Consider our example: a Training Center. The system should facilitate structured training and education across various professional fields. We can easily identify a few distinct, unrelated domains:

  • Teaching

  • Marketing

  • Accounting

  • Sales

  • ...

Each of these domains demands a unique set of skills, specialized knowledge, and its own language.


Solution Boundaries

Another important architectural perspective involves the boundaries of your solutions. What does that mean?

Domains are full of problems that need solving, such as verifying trainers' qualifications, promoting new courses, or signing agreements. These problems can be categorized into three groups:

  1. Problems not supported by the system – e.g. marketing and accounting might be handled entirely outside the system.

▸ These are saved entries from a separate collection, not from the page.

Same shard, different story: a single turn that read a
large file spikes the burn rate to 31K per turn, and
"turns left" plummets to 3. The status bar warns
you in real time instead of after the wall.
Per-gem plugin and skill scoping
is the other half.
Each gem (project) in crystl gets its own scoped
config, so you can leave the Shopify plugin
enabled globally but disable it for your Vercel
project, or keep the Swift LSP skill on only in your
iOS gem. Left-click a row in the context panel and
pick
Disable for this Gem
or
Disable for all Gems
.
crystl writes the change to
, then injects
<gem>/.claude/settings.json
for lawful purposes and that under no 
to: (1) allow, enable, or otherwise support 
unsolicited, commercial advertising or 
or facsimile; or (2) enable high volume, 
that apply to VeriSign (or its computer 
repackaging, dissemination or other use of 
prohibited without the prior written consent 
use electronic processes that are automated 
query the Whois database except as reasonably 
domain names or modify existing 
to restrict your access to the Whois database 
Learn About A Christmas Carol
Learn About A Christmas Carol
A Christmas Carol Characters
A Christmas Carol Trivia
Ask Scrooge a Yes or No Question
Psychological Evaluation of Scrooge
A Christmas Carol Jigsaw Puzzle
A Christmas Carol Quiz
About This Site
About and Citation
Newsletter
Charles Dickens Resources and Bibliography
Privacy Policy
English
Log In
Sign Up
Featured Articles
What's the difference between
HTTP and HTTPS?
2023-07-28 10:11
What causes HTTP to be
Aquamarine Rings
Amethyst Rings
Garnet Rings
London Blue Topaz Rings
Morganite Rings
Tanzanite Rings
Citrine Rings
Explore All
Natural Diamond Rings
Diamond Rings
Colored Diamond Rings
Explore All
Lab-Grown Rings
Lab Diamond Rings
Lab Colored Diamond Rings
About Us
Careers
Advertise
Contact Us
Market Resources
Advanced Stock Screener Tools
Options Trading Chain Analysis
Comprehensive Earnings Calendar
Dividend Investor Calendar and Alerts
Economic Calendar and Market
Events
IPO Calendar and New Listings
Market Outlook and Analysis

  2. Partially supported problems – e.g. assessing trainers' skills might involve both manual and automated steps.

  3. Fully supported problems – e.g. training recommendations could be fully automated based on existing data.

Sometimes solution boundaries align with domain boundaries, but often they don’t. A solution may span multiple domains or be limited to a subset of one. Depending on the context, it might be helpful to explicitly visualize these boundaries to improve understanding of value, process consistency, or policy enforcement.


Component Boundaries

Component boundaries relate to deployment units — components that can be independently stopped, modified, and restarted. Though they may require contracts and APIs management and release coordination, they are deployed on specific hosts with allocated resources like CPU and RAM.


Database Boundaries

Database boundaries are another crucial consideration. Even with clearly defined component boundaries, your database structure may not reflect them. You can implement database boundaries in several ways:

  • Shared schema and shared tables (no isolation)

  • Shared schema with dedicated tables per component

  • Separate schemas on the same host

  • Separate databases on different hosts

Each approach comes with its own trade-offs. There is no one-size-fits-all solution.


Infrastructure Boundaries

Having component boundaries is one thing — but where and how they run also matters. You might end up running all components on the same host or choose complete isolation.

There are many options here, from running everything on a single host to distributing services across multiple hosts. You might also decide that you don't care about this level of separation. Containers and VMs further complicate this area, introducing new boundaries to consider.


Challenges with Boundaries

As you've seen, designing architecture is not about selecting a single perspective and making decisions in a vacuum. Here are some common challenges:

  • Architecture is a combination of boundary choices – Your decisions will depend on factors such as cost, scalability, and business requirements. In some areas, domain boundaries may be the focus; in others, infrastructure separation may take precedence. Most systems combine all of these.

  • Boundaries often differ across perspectives – Some engineers believe that all boundaries should align perfectly. While that occasionally happens, it's rare. Each perspective serves a different purpose and reflects different concerns.

  • Boundaries evolve, and your system should too – Knowledge-specific boundaries (like domains and solutions) change over time as your understanding grows. Unfortunately, many teams fail to reflect these changes in other areas such as component, database, or infrastructure boundaries. But adapting your system to new knowledge improves maintainability and builds confidence in evolving your architecture.


Conclusion

Software architecture is inherently complex. As systems grow larger and business needs more intricate, the challenge intensifies — but so does the reward.

Don’t get fixated on a single approach. Analyze your requirements and constraints, weigh the trade-offs, and choose the most appropriate solution. And never be afraid to change your mind when reality proves a decision wrong. That adaptability is key to long-term success and healthy system evolution.